Aos 40 anos, uma sensação de realização suprema: subir a equipa do coração e recolocá-la em La Liga e poder brilhar pelos asturianos entre os mais poderosos. As histórias felizes da era moderna
Corpo do artigo
Um fenómeno técnico, régua na direita, esquadro na esquerda e linhas medidas ao detalhe. Santi Cazorla conquistou os adeptos espanhóis a partir do Villarreal, com breve passagem pelo Málaga e anos num Arsenal de eleição. O futebol perfumado do médio-ofensivo misturou-se com a geração dourada espanhola, impondo a sua presença nos títulos europeus de 2008 e 2012, equipando por La Roja 81 vezes. Um verdadeiro craque, que não dispensou um capítulo final no clube do coração, pelo qual nunca jogara como sénior, pois deixou o Oviedo com 18 anos, rumo ao Villarreal. Ficou essa dívida de gratidão de Cazorla pelos “carbayons”, que desceram fatalmente no final de 99/00 e só agora lograram recuperar assento no primeiro escalão espanhol, cumprindo pena pesada de 24 anos.
Foram 24 anos de espera para o Oviedo regressar à elite do futebol espanhol. Subida amplamente comemorada teve um genial artífice de 40 anos, um duplo campeão europeu pela Espanha.
Com a magia de um veterano de 40 anos - 35 jogos, 5 golos e 5 assistências -, Cazorla guiou pela certeza do destino, enfeitiçado pelo azul da camisola e pelo encanto de fazer história. Tudo se conjugou com o médio a ajudar a sentenciar o Mirandés no play-off de acesso à La Liga, validando um júbilo avassalador dos asturianos. É uma daquelas fitas que inspira, tem final feliz e muito sacrifício, um herói descarado, sempre sedutor, coberto de mistério e alma de campeão, durando e durando, mesmo passando por um calvário de lesões entre 2015 e 2018.

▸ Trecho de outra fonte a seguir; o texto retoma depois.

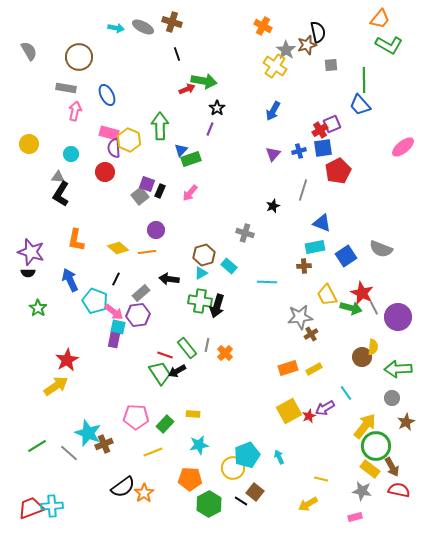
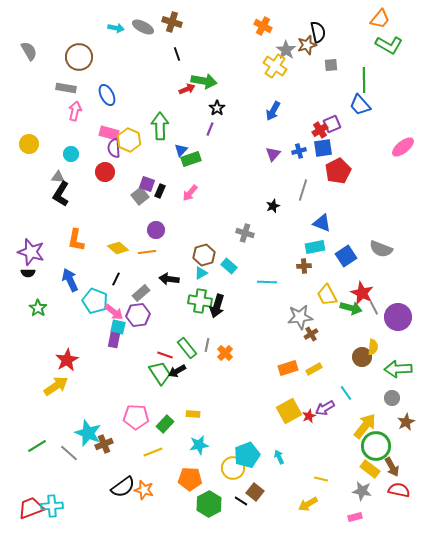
orange star at (144, 493): moved 3 px up; rotated 24 degrees counterclockwise
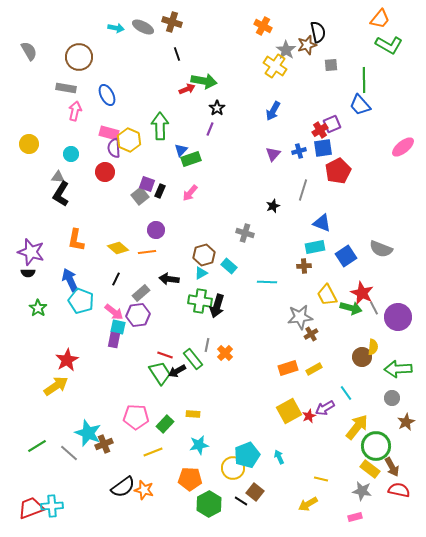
cyan pentagon at (95, 301): moved 14 px left
green rectangle at (187, 348): moved 6 px right, 11 px down
yellow arrow at (365, 426): moved 8 px left, 1 px down
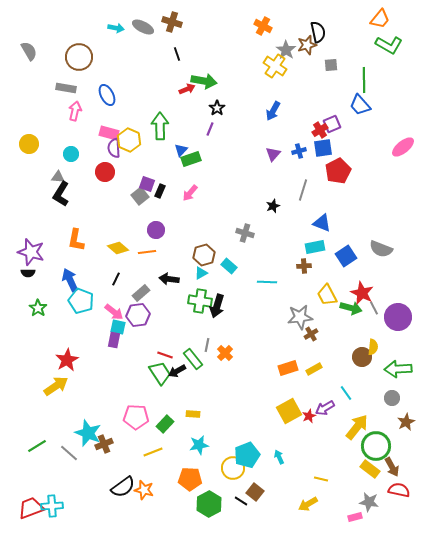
gray star at (362, 491): moved 7 px right, 11 px down
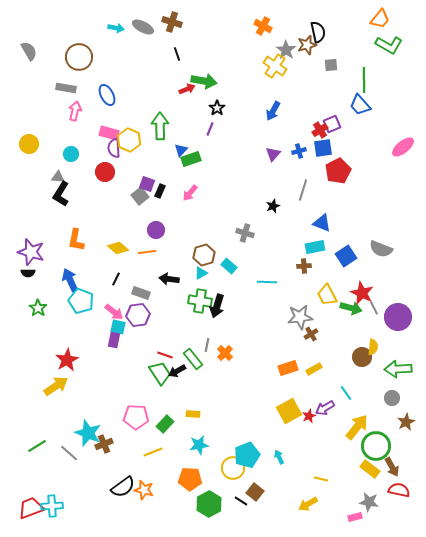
gray rectangle at (141, 293): rotated 60 degrees clockwise
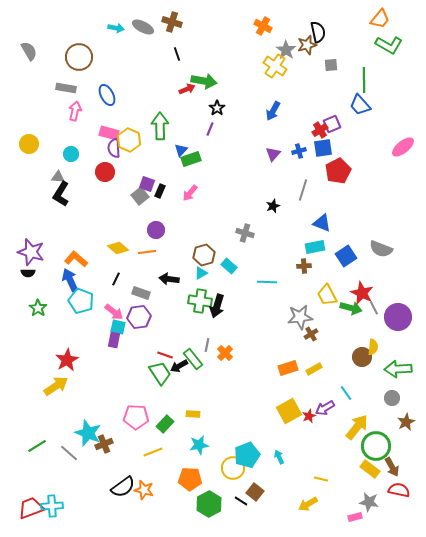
orange L-shape at (76, 240): moved 19 px down; rotated 120 degrees clockwise
purple hexagon at (138, 315): moved 1 px right, 2 px down
black arrow at (177, 371): moved 2 px right, 5 px up
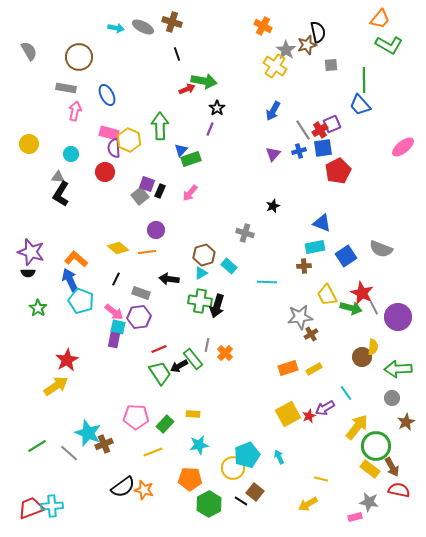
gray line at (303, 190): moved 60 px up; rotated 50 degrees counterclockwise
red line at (165, 355): moved 6 px left, 6 px up; rotated 42 degrees counterclockwise
yellow square at (289, 411): moved 1 px left, 3 px down
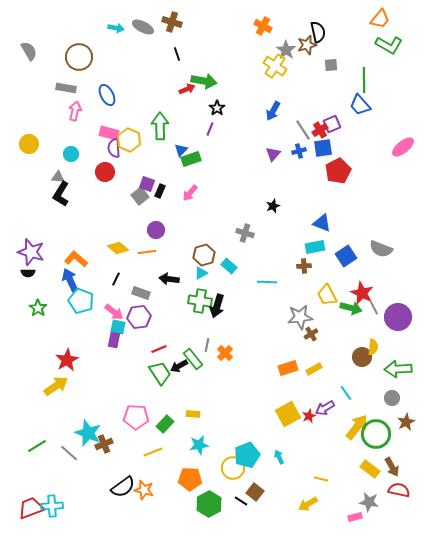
green circle at (376, 446): moved 12 px up
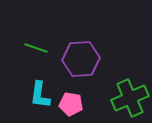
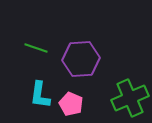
pink pentagon: rotated 15 degrees clockwise
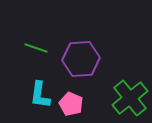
green cross: rotated 15 degrees counterclockwise
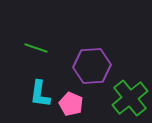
purple hexagon: moved 11 px right, 7 px down
cyan L-shape: moved 1 px up
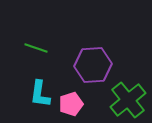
purple hexagon: moved 1 px right, 1 px up
green cross: moved 2 px left, 2 px down
pink pentagon: rotated 30 degrees clockwise
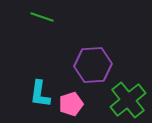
green line: moved 6 px right, 31 px up
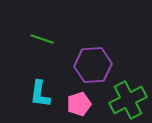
green line: moved 22 px down
green cross: rotated 12 degrees clockwise
pink pentagon: moved 8 px right
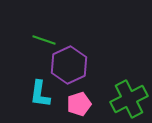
green line: moved 2 px right, 1 px down
purple hexagon: moved 24 px left; rotated 21 degrees counterclockwise
green cross: moved 1 px right, 1 px up
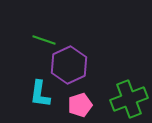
green cross: rotated 6 degrees clockwise
pink pentagon: moved 1 px right, 1 px down
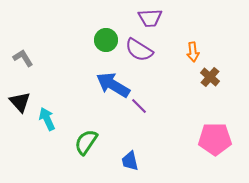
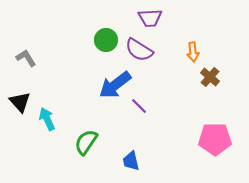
gray L-shape: moved 3 px right
blue arrow: moved 2 px right; rotated 68 degrees counterclockwise
blue trapezoid: moved 1 px right
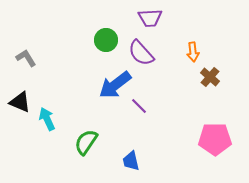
purple semicircle: moved 2 px right, 3 px down; rotated 16 degrees clockwise
black triangle: rotated 25 degrees counterclockwise
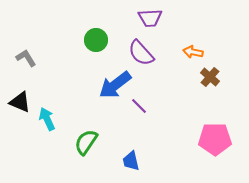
green circle: moved 10 px left
orange arrow: rotated 108 degrees clockwise
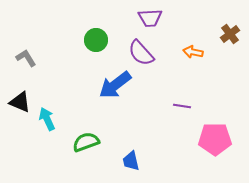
brown cross: moved 20 px right, 43 px up; rotated 12 degrees clockwise
purple line: moved 43 px right; rotated 36 degrees counterclockwise
green semicircle: rotated 36 degrees clockwise
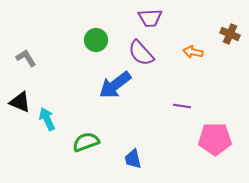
brown cross: rotated 30 degrees counterclockwise
blue trapezoid: moved 2 px right, 2 px up
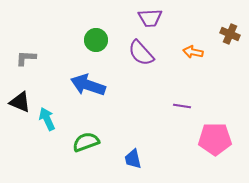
gray L-shape: rotated 55 degrees counterclockwise
blue arrow: moved 27 px left; rotated 56 degrees clockwise
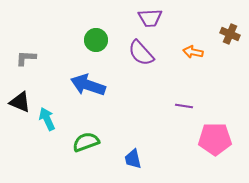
purple line: moved 2 px right
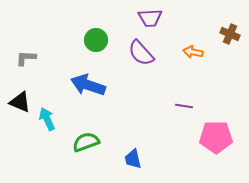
pink pentagon: moved 1 px right, 2 px up
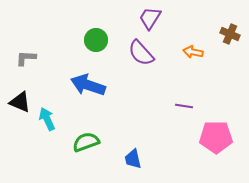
purple trapezoid: rotated 125 degrees clockwise
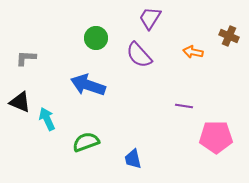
brown cross: moved 1 px left, 2 px down
green circle: moved 2 px up
purple semicircle: moved 2 px left, 2 px down
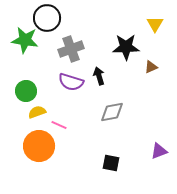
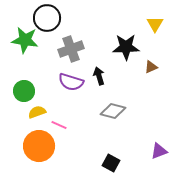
green circle: moved 2 px left
gray diamond: moved 1 px right, 1 px up; rotated 25 degrees clockwise
black square: rotated 18 degrees clockwise
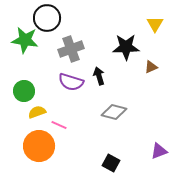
gray diamond: moved 1 px right, 1 px down
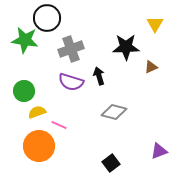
black square: rotated 24 degrees clockwise
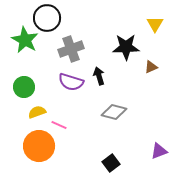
green star: rotated 20 degrees clockwise
green circle: moved 4 px up
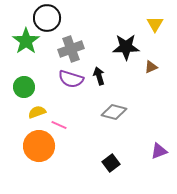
green star: moved 1 px right, 1 px down; rotated 8 degrees clockwise
purple semicircle: moved 3 px up
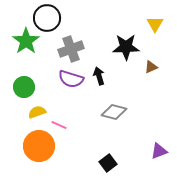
black square: moved 3 px left
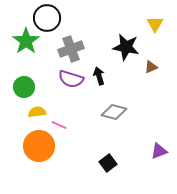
black star: rotated 12 degrees clockwise
yellow semicircle: rotated 12 degrees clockwise
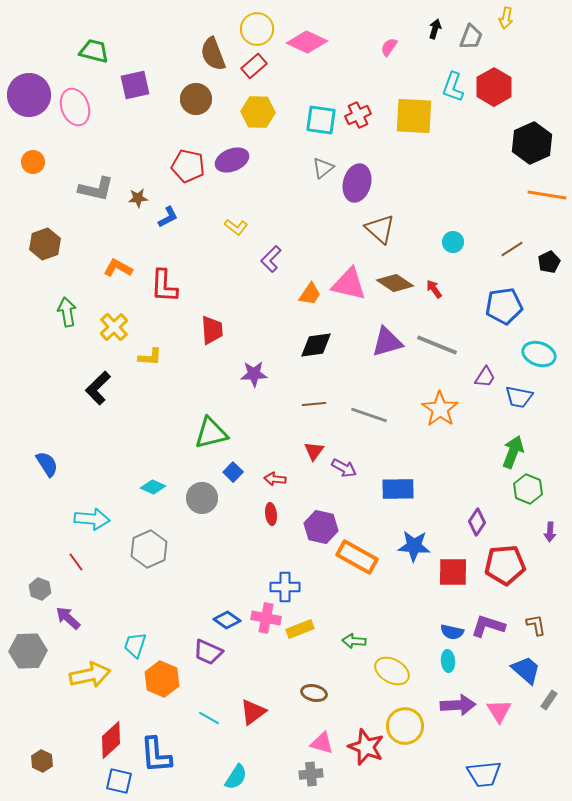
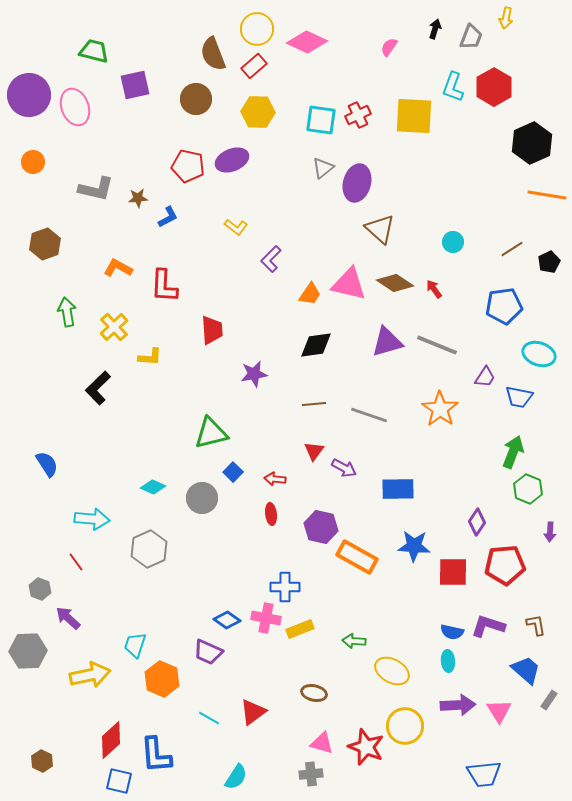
purple star at (254, 374): rotated 8 degrees counterclockwise
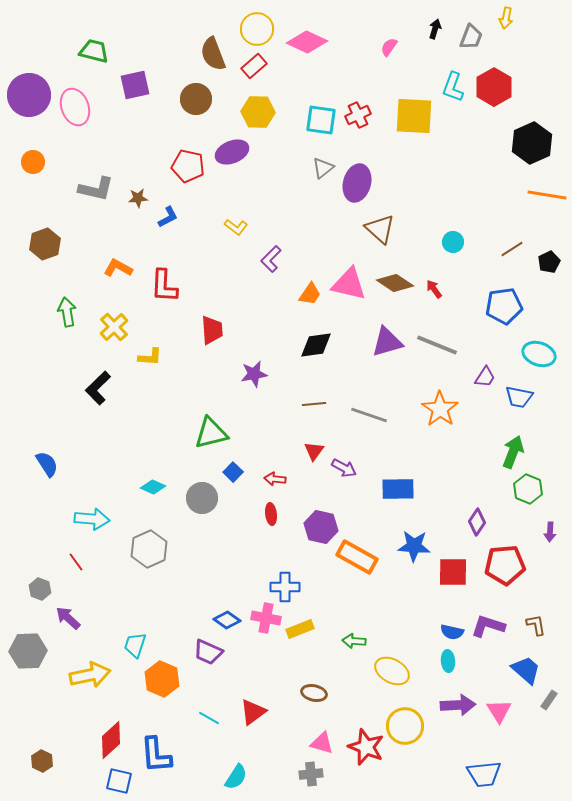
purple ellipse at (232, 160): moved 8 px up
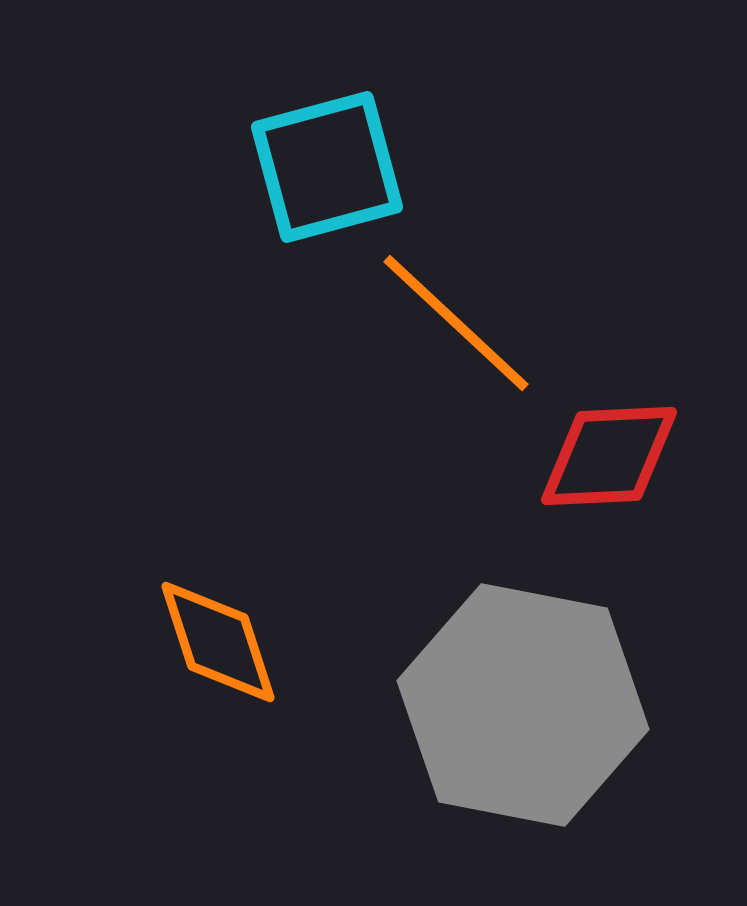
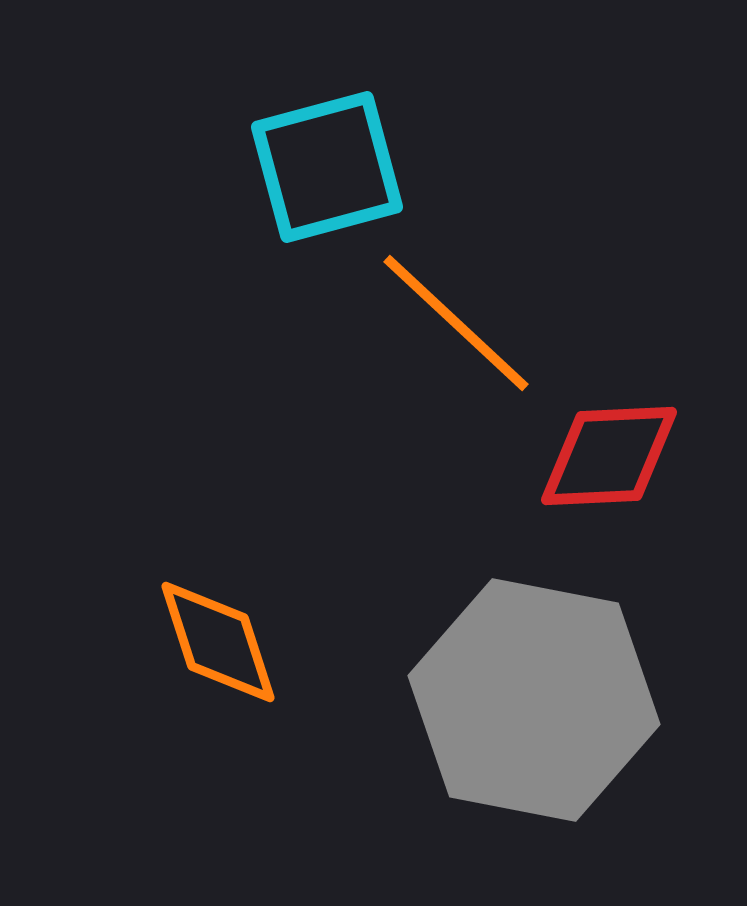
gray hexagon: moved 11 px right, 5 px up
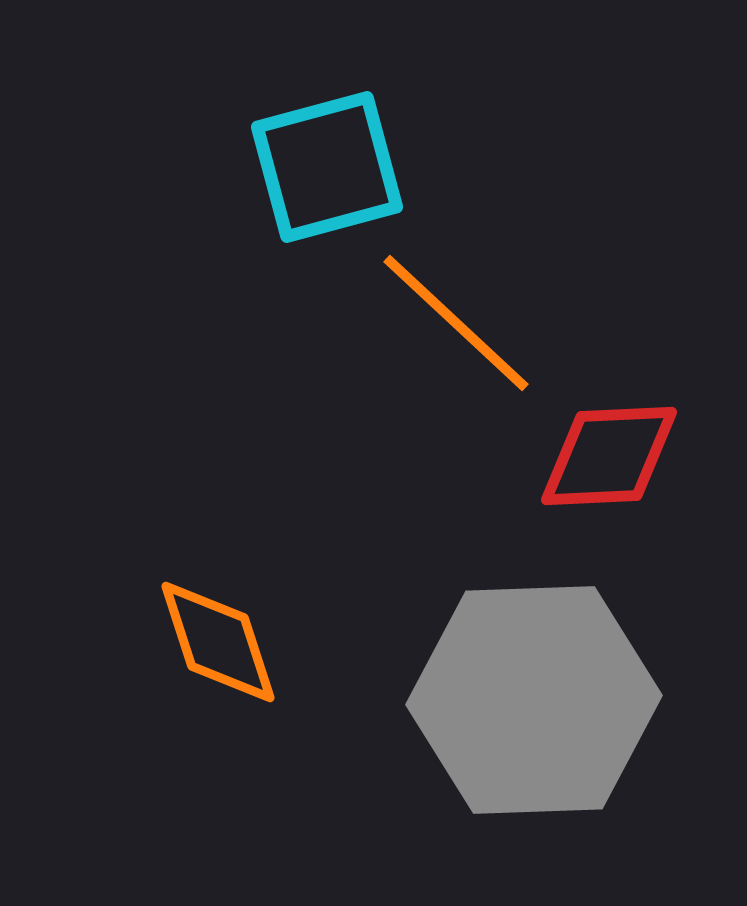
gray hexagon: rotated 13 degrees counterclockwise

Cazorla, o homem amado em Oviedo, que completa 41 anos em dezembro, já renovou para jogar pelos asturianos em La Liga, o que não acontece desde 99/00, um desígnio mágico para quem perpetua um poder supremo nos relvados. Desafiado por O JOGO, desfiou as emoções que o preenchem. Abundantes ondas de satisfação envolvem as suas palavras. “Desde que parti com 18 anos, tive sempre em mente voltar e defender a camisola do meu clube profissionalmente. Acabo por ser um sortudo de voltar e, ao fim do segundo ano, chegar com a equipa à primeira divisão, após mais de duas décadas de espera”, relata, percorrendo as imagens de uma festa imensa, arrepiante e regada de toda a loucura. “A cidade e os nossos adeptos levavam anos a sonhar com isto, o regresso à La Liga. Houve muito sofrimento. Depois do último jogo, que nos deu a consagração, vi amigos a chorarem de alegria. Para eles, e para mim, foi um sonho concretizado”, releva Cazorla, orgulhoso do seu contributo. “Senti-me bem toda a época, mas consciente que não estou já ao mesmo nível físico dos companheiros. Tento marcar o campo com experiência nos momentos-chave. Por isso estava tranquilo na hora dessa cobrança de penálti tão importante”, assinala.
O internacional espanhol não tem dúvidas em classificar a sua façanha, mesmo com as proezas no Arsenal ou enormes conquistas com a Roja. É o aroma do primeiro amor, a paixão de criança e a nostalgia dos primeiros toques. “Subir com a equipa da minha infância, da minha cidade, está ao mesmo nível de todos os troféus que já levantei. Há um sentimento inexplicável pelo clube”, ilustra, analisando duas épocas e um total de 61 jogos pelos oviedistas. “Sonhava voltar com este desfecho, mas sabia que era difícil chegar à elite. Era um objetivo, sim, um sonho também. Felizmente pude cumpri-lo e agora espero que a equipa consiga manter-se na categoria”, vinca, adivinhando transformações no meio dos tubarões. “Temos um bom plantel para ser competitivo, mas é certo que o clube tem de contratar jogadores que nos ofereçam um salto de qualidade. A chave será sermos muito fortes no Carlos Tartiere, com a nossa gente”, destaca Cazorla, visualizando alguns craques que lhe marcaram a infância, um deles português. “São várias recordações do Oviedo na primeira divisão, de jogadores como Carlos Muñoz, Dubovski, Paulo Bento ou Dely Valdés. Faziam-se sonhar ser profissional”.